Last August, while I was off of work recovering from an ectoptic pregnancy and an ovarian cyst removal, my younger brother called me.  Being that my brother literally never calls me, I answered the phone even though talking to people was the last thing I wanted to do.  He was calling to let me know that he and his wife of less than 3 months were expecting…and their baby was due 10 days after my would-have-been due date.

I cried a lot when when I found out.  Not because I was happy for them or because I wasn’t.  I just couldn’t stop thinking about how amazing it would have been to have someone to go through the pregnancy with and to have a cousin for my child be so close in age.  I thought maybe we’ll both would have had girls or boys and they might have grown up to be best friends.

I also thought about how unfair it was that I had been trying for what felt like forever and it only took them two months.  But life isn’t fair and after all this time that our parents tried to pound it into our heads it was finally sinking in.

Their happiness just reminded me of my sadness.  For that reason I avoided my sister-in-law for the vast majority of her pregnancy.  I’m sure it would have meant a lot to my brother for me to have had a more enthusiastic response to their news but I really just couldn’t muster more than a congratulations or two.  I hated that.  I hated that my loss and tough times were turning me into a bitter person but I couldn’t find my way out of that line of thinking.

So for the past five months since I found out they were expecting I’ve been dreading the baby showers.  It’s so hard to help other people celebrate their pregnancy when you’re not sure you’ll ever get to do it yourself.  I tried to find excuses to not attend the baby showers, of which I was invited to two of them.  I was terrified that I might not make it through the shower without tears.
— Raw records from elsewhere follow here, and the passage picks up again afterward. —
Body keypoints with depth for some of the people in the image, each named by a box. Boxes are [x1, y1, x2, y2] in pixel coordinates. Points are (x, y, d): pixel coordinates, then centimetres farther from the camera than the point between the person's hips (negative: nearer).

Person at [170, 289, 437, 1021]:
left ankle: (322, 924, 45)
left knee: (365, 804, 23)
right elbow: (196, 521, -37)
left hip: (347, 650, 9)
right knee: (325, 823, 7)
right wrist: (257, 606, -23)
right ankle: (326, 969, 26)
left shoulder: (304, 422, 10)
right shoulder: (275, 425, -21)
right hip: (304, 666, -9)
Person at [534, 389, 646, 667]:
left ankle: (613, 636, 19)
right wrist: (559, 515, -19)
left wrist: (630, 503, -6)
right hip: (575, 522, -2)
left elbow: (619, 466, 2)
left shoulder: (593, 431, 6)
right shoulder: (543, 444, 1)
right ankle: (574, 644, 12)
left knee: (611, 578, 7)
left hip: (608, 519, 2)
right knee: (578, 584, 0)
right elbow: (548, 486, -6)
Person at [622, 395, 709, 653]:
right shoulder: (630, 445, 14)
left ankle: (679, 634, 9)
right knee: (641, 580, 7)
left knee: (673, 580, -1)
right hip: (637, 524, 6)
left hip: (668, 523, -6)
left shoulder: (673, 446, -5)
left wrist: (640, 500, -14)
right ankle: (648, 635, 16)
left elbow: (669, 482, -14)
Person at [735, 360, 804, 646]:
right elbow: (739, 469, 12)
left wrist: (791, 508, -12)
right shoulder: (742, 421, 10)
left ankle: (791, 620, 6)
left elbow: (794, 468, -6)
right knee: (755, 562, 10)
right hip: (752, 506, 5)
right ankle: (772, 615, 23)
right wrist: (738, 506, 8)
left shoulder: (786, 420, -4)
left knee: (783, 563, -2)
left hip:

Ultimately, I knew that I really just needed to suck it up for a few hours and be there to support my family.  I must say it really wasn’t as bad as I expected it to be, in fact, I might have even had some fun.  While I haven’t come to terms with the idea that I won’t be a mother anytime soon, I’m starting to get excited that I will be an aunt.  I will still have the opportunity to spoil a baby, perhaps many in my lifetime.  I cannot let infertility make me into a person I don’t want to be.  It won’t be easy but yesterday proved that I am capable of pulling myself out of the anger and sadness if I put my mind to it and my sanity depends on being able to pull myself out of it.

I feel like I’m not the friend I used to be, the wife I used to be.  More than wanting a baby, I want to be the relatively happy person i was before we tried to bring a baby into this world.